Énoncé: Pouvez-vous redonner ces lignes en changeant « ข้าวสวย » en « ข้าวเหนียว », sans rien modifier d'autre, et ce pour l'ensemble des items ?

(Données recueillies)
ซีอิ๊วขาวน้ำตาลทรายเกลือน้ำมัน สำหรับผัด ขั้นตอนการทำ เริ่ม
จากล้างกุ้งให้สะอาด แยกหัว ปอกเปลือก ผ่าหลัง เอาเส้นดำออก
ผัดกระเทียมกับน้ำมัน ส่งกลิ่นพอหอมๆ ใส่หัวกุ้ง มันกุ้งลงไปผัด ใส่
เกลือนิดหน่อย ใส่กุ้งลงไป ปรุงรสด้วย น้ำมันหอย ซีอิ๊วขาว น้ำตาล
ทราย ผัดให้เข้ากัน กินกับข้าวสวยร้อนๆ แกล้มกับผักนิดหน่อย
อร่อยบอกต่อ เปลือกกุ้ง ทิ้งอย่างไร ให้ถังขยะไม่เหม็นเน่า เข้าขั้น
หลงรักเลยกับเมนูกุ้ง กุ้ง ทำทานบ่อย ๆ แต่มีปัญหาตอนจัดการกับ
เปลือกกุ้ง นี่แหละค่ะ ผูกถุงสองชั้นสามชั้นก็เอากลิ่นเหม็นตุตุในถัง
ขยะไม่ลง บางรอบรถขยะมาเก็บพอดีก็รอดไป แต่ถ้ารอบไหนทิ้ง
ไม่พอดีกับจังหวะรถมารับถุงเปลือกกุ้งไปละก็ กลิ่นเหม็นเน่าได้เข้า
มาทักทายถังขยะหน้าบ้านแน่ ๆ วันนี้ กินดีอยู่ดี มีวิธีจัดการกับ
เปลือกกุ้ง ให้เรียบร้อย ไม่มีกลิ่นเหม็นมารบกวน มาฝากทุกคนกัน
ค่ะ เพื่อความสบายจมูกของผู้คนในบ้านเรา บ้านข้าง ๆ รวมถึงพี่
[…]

Solution ci-après:
ซีอิ๊วขาวน้ำตาลทรายเกลือน้ำมัน สำหรับผัด ขั้นตอนการทำ เริ่ม
จากล้างกุ้งให้สะอาด แยกหัว ปอกเปลือก ผ่าหลัง เอาเส้นดำออก
ผัดกระเทียมกับน้ำมัน ส่งกลิ่นพอหอมๆ ใส่หัวกุ้ง มันกุ้งลงไปผัด ใส่
เกลือนิดหน่อย ใส่กุ้งลงไป ปรุงรสด้วย น้ำมันหอย ซีอิ๊วขาว น้ำตาล
ทราย ผัดให้เข้ากัน กินกับข้าวเหนียวร้อนๆ แกล้มกับผักนิดหน่อย
อร่อยบอกต่อ เปลือกกุ้ง ทิ้งอย่างไร ให้ถังขยะไม่เหม็นเน่า เข้าขั้น
หลงรักเลยกับเมนูกุ้ง กุ้ง ทำทานบ่อย ๆ แต่มีปัญหาตอนจัดการกับ
เปลือกกุ้ง นี่แหละค่ะ ผูกถุงสองชั้นสามชั้นก็เอากลิ่นเหม็นตุตุในถัง
ขยะไม่ลง บางรอบรถขยะมาเก็บพอดีก็รอดไป แต่ถ้ารอบไหนทิ้ง
ไม่พอดีกับจังหวะรถมารับถุงเปลือกกุ้งไปละก็ กลิ่นเหม็นเน่าได้เข้า
มาทักทายถังขยะหน้าบ้านแน่ ๆ วันนี้ กินดีอยู่ดี มีวิธีจัดการกับ
เปลือกกุ้ง ให้เรียบร้อย ไม่มีกลิ่นเหม็นมารบกวน มาฝากทุกคนกัน
ค่ะ เพื่อความสบายจมูกของผู้คนในบ้านเรา บ้านข้าง ๆ รวมถึงพี่
[…]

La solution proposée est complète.